TASK: Select every line in the records that contains the word "catalogue".

RECORDS FOR THE EXERCISE:
++++++
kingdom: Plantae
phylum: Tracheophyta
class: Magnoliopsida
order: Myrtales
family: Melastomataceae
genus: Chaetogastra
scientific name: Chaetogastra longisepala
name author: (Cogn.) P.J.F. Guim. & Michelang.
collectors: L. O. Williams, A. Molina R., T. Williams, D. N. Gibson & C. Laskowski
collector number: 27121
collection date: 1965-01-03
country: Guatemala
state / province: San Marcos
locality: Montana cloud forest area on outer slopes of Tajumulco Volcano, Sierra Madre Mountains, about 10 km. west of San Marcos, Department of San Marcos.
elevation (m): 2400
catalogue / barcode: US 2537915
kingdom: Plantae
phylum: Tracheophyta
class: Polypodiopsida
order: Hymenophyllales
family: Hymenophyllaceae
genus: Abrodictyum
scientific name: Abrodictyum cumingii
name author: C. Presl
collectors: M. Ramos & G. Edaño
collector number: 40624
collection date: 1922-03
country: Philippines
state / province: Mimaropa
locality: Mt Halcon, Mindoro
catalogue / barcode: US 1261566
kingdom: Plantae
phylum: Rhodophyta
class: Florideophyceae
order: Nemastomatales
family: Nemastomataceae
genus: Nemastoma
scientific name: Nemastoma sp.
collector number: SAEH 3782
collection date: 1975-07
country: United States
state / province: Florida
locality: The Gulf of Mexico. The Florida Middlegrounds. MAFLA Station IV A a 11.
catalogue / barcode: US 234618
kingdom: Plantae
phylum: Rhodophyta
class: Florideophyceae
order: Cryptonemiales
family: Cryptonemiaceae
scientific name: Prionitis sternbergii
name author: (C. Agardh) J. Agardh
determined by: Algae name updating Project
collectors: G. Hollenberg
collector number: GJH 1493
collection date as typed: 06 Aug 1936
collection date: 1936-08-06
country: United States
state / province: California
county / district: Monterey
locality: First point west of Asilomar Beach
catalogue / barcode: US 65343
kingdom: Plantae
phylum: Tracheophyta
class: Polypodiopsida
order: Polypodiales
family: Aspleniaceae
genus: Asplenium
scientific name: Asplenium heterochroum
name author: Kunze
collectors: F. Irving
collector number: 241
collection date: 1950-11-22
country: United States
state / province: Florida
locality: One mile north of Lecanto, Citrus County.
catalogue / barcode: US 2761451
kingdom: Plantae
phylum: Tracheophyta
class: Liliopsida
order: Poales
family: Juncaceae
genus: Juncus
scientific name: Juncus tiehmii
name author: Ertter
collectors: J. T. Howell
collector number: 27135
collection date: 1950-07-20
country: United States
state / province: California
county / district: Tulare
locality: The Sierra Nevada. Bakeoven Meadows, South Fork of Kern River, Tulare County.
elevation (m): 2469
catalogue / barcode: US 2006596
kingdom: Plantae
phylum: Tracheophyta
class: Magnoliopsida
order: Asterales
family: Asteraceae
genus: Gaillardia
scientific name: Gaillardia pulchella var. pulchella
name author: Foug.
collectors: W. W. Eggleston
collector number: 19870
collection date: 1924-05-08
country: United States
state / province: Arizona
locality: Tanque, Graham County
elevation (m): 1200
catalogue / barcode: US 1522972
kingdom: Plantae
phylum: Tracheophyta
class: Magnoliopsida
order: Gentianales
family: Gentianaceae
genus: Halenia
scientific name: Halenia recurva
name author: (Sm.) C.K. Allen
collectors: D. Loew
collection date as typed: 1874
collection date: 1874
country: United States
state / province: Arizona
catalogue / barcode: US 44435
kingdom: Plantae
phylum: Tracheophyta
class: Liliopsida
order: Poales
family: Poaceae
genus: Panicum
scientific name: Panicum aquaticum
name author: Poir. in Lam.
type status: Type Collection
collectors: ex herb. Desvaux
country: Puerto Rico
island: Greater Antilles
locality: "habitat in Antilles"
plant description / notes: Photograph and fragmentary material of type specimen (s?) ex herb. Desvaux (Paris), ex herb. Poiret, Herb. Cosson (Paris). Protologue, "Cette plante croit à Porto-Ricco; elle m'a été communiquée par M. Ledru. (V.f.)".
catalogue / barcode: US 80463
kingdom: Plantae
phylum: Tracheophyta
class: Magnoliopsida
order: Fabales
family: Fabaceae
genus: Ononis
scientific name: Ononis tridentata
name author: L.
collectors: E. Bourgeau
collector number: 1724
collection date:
++++++
RESULT OF THIS EXERCISE:
catalogue / barcode: US 2537915
catalogue / barcode: US 1261566
catalogue / barcode: US 234618
catalogue / barcode: US 65343
catalogue / barcode: US 2761451
catalogue / barcode: US 2006596
catalogue / barcode: US 1522972
catalogue / barcode: US 44435
catalogue / barcode: US 80463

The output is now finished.